As I’m following the journeys the characters take forced to move homes in a large game of politics, I’m thinking about what makes a home and how home is a funny concept.
It’s a building with walls, floors, doors and a roof to keep you sheltered from the weather, and yet the concept is so much more.
I’m asking myself, what makes a home, a home?
Does a building make a home? Or do you make a home out of a building?
People say home is where the heart is. Home is where I feel safe, with the people that I love, a place where I can put my roots in the soil. It is where the smell of coffee, mixed with homemade dishes, mixed with the sound of German rising and falling in the background.

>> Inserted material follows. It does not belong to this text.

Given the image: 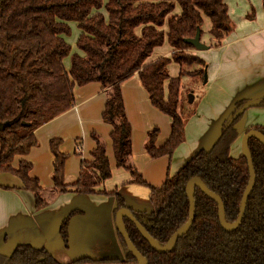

Home is the place where my roots have found themselves a place where they can grow.
It’s the feeling of sea breeze over the Indian Ocean. It’s the late night cuddles and talks about life with my man. Home is the smell just after it rained. It’s the soil of my plant pot that I’m trying to nurture.
Home is what I’ve made in the four walls of my rented apartment. Home is the feeling of lying in the hammock, with the sun shining through the leaves in the garden of my childhood home.
Home is where I am safe, surrounded by those whom I love.
As I’m thinking about all this, I’m reminded of a passage in Dune. I’m reminded how interconnected we are all are, how people can make up what “home” means for us.
“There stand I, [Thufir] Hawat thought.
‘Thufir, what’re you thinking?’ Paul asked.
Hawat looked at the boy. ‘I was thinking we’ll all be out of here soon and likely never see the place again.’
‘Does that make you sad?’
‘Sad? Nonsense! Parting with friends is a sadness. A place is only a place.’ He glanced at the charts on the table. ‘And Arrakis is just a place.'”
– Dune, Frank Herbert, p42
So next time someone asks me how I’d define what a home is, I’d answer like this:
“A place is a place, a home is what you make out of that place and the people you meet.”